19 sequential RNA-Seq profiles were mined for BIT Axis scores, which are plotted relative to sampling day for the individual described in . P-values indicate the signifcance associated with t-test comparison of high blood glucose versus normal (Axes 1, 5 and 6) or the comparison of acute phase of viral infection - Days 0, 290 and 292 - versus the remainder. Colors indicate the phases of human rhinovirus infection (HRV; blue), recovery (yellow), respiratory syncitial virus infection (RSV; green), and pre-diabetes/high blood glucose (red). The green triangle corresponds to a spike in cytokine profile at day 301, which does not obviously impact the Axes. The RSV had not yet cleared at days 307 and 311 when the pre-diabetic state first became apparent, so these points are shown in green and red. The other Axes did not show significant changes.
Figure 6
Figure 6. Pathway analysis of transcript abundance.

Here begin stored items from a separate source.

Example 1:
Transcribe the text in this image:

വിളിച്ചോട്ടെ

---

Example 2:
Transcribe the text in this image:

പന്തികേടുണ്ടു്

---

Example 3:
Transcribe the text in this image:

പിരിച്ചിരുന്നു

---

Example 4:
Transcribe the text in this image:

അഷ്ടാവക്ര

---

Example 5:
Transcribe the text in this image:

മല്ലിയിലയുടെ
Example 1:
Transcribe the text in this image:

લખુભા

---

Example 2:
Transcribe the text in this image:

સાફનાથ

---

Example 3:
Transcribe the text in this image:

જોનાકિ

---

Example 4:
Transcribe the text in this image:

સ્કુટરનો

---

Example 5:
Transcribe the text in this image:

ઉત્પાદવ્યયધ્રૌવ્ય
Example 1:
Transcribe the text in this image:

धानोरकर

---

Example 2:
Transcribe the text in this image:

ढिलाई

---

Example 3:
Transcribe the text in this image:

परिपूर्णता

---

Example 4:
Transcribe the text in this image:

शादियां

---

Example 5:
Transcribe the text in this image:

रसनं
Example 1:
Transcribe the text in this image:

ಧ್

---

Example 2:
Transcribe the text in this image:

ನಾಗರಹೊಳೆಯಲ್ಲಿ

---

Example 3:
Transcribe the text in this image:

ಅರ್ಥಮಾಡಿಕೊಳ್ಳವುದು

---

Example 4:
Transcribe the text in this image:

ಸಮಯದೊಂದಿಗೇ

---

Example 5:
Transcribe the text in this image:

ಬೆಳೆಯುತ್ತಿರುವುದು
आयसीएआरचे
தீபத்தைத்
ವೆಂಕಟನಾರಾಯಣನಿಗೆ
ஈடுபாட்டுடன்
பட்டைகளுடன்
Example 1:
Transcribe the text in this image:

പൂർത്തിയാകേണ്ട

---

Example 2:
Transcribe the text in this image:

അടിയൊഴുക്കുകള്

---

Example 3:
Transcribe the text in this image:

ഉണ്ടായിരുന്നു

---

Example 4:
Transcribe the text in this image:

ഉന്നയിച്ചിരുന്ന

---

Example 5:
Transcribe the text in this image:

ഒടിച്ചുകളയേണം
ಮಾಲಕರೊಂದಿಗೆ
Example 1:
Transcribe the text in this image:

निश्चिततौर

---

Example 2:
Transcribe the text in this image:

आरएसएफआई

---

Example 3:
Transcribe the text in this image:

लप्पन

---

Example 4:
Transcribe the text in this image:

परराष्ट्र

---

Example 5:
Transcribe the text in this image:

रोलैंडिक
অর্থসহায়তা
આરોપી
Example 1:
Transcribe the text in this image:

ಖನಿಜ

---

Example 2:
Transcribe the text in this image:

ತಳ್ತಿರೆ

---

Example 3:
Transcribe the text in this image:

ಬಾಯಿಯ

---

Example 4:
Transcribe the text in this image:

The relative transcript abundance of 51 transcripts in the KEGG TLR signaling pathway (map04620) is shown for two representative divergent individuals (A). These genes are all co-regulated along Axis 5 (B), resulting in differential activity throughout the pathway. Two representative individuals at either extreme, indicated in red (individual 22) and blue (individual 69) in panel B, clearly differ with respect to which genes have high or low expression relative to regulation of apoptosis, MAPK signaling, and inflammatory cytokine production. This likely has consequences for the sensitivity of neutrophil and other immune cell function. Red, high expression; blue, low expression; gray intermediate, scaled as the eigenvector of PC1.